2. Un préjudice très grave

[56]            M. Crosier allègue dans son affidavit qu'un préjudice très grave serait causé si les défendeurs poursuivaient leurs activités et qu'une ordonnance Anton Piller n'était pas accordée. La raison pour laquelle il est nécessaire d'avoir une ordonnance Anton Piller alors que ce que l'on cherche réellement à obtenir est une injonction n'est pas claire. Le préjudice, dans le cas d'une ordonnance Anton Piller, serait davantage lié à la nécessité de préserver des documents et du matériel et non à la poursuite des activités commerciales. Or, aucun préjudice au sens de l'arrêt Anton Piller n'a été démontré en l'espèce.
-------------------------
■ Tâche demandée 1 ■
Mettez toutes les lignes de la liste transcrite plus bas sous forme de liste numérotée, en omettant les lignes vides. Laissez les images hors de votre réponse.
L'extrait et la liste proviennent de sources différentes.

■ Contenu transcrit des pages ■
-------------------------
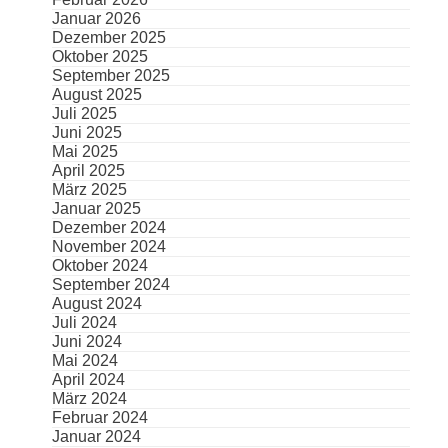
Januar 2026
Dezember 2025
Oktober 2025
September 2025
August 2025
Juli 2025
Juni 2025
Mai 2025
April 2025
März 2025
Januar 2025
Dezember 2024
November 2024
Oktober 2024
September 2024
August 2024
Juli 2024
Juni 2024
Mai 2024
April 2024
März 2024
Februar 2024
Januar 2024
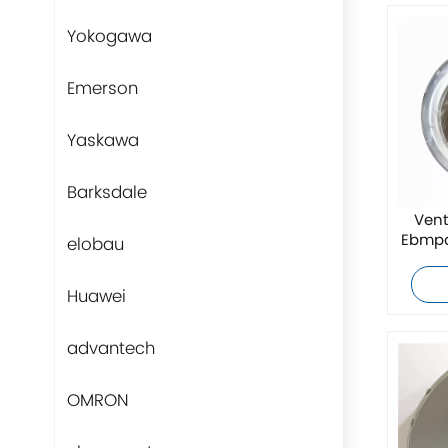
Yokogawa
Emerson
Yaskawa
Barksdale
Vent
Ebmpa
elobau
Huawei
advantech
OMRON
-------------------------
■ Tâche demandée 2 ■
Selon l'extrait sur le préjudice très grave, à quoi le préjudice serait-il davantage lié dans le cas d'une ordonnance Anton Piller ?

■ Zone de réponse 1 ■
1. Januar 2026
2. Dezember 2025
3. Oktober 2025
4. September 2025
5. August 2025
6. Juli 2025
7. Juni 2025
8. Mai 2025
9. April 2025
10. März 2025
11. Januar 2025
12. Dezember 2024
13. November 2024
14. Oktober 2024
15. September 2024
16. August 2024
17. Juli 2024
18. Juni 2024
19. Mai 2024
20. April 2024
21. März 2024
22. Februar 2024
23. Januar 2024
24. Yokogawa
25. Emerson
26. Yaskawa
27. Barksdale
28. Vent
29. Ebmpa
30. elobau
31. Huawei
32. advantech
33. OMRON

■ Zone de réponse 2 ■
À la nécessité de préserver des documents et du matériel, et non à la poursuite des activités commerciales.